Problems

Solution: Let \(\mathbf{a}\) denote the vector position of \(A\) and similarly for \(B, C, D\). Then we know that \((\mathbf{b}-\mathbf{a})\cdot(\mathbf{b}-\mathbf{a})=(\mathbf{c}-\mathbf{d})\cdot(\mathbf{c}-\mathbf{d})\) and \((\mathbf{b}-\mathbf{c})\cdot(\mathbf{b}-\mathbf{c})=(\mathbf{a}-\mathbf{d})\cdot(\mathbf{a}-\mathbf{d})\). Subtracting these two equations we see that \(|\mathbf{a}|^2 -2\mathbf{a}\cdot\mathbf{b}+2\mathbf{c}\cdot\mathbf{b} - |\mathbf{c}|^2 = |\mathbf{c}|^2-2\mathbf{c}\cdot\mathbf{d}+2\mathbf{a}\cdot\mathbf{d}-|\mathbf{a}|^2\) or \(2|\mathbf{a}|^2 -2\mathbf{a}\cdot\mathbf{b}+2\mathbf{c}\cdot\mathbf{b} - 2|\mathbf{c}|^2 +2\mathbf{c}\cdot\mathbf{d}-2\mathbf{a}\cdot\mathbf{d}=0\) The midpoints of the diagonals \(AC\) and \(BD\) are \(\frac{\mathbf{a}+\mathbf{c}}{2}\) and \(\frac{\mathbf{b}+\mathbf{d}}{2}\), so the line is parallel to: \(\mathbf{a}-\mathbf{b}+\mathbf{c}-\mathbf{d}\). The diagonals are parallel to \(\mathbf{a}-\mathbf{c}\) and \(\mathbf{b}-\mathbf{d}\).
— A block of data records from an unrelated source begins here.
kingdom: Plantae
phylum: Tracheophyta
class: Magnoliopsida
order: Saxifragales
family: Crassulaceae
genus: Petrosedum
So it suffices to prove that \((\mathbf{a}-\mathbf{b}+\mathbf{c}-\mathbf{d}) \cdot (\mathbf{a}-\mathbf{c}) = 0\) (since the other will follow by symmetry, \begin{align*} (\mathbf{a}-\mathbf{b}+\mathbf{c}-\mathbf{d}) \cdot (\mathbf{a}-\mathbf{c}) &= |\mathbf{a}|^2-\mathbf{a}\cdot\mathbf{b}-\mathbf{a}\cdot \mathbf{d}+\mathbf{b}\cdot \mathbf{c}-|\mathbf{c}|^2+\mathbf{c}\cdot \mathbf{d} \\ \end{align*} But this is exactly half the equation we determined earlier, so we are done.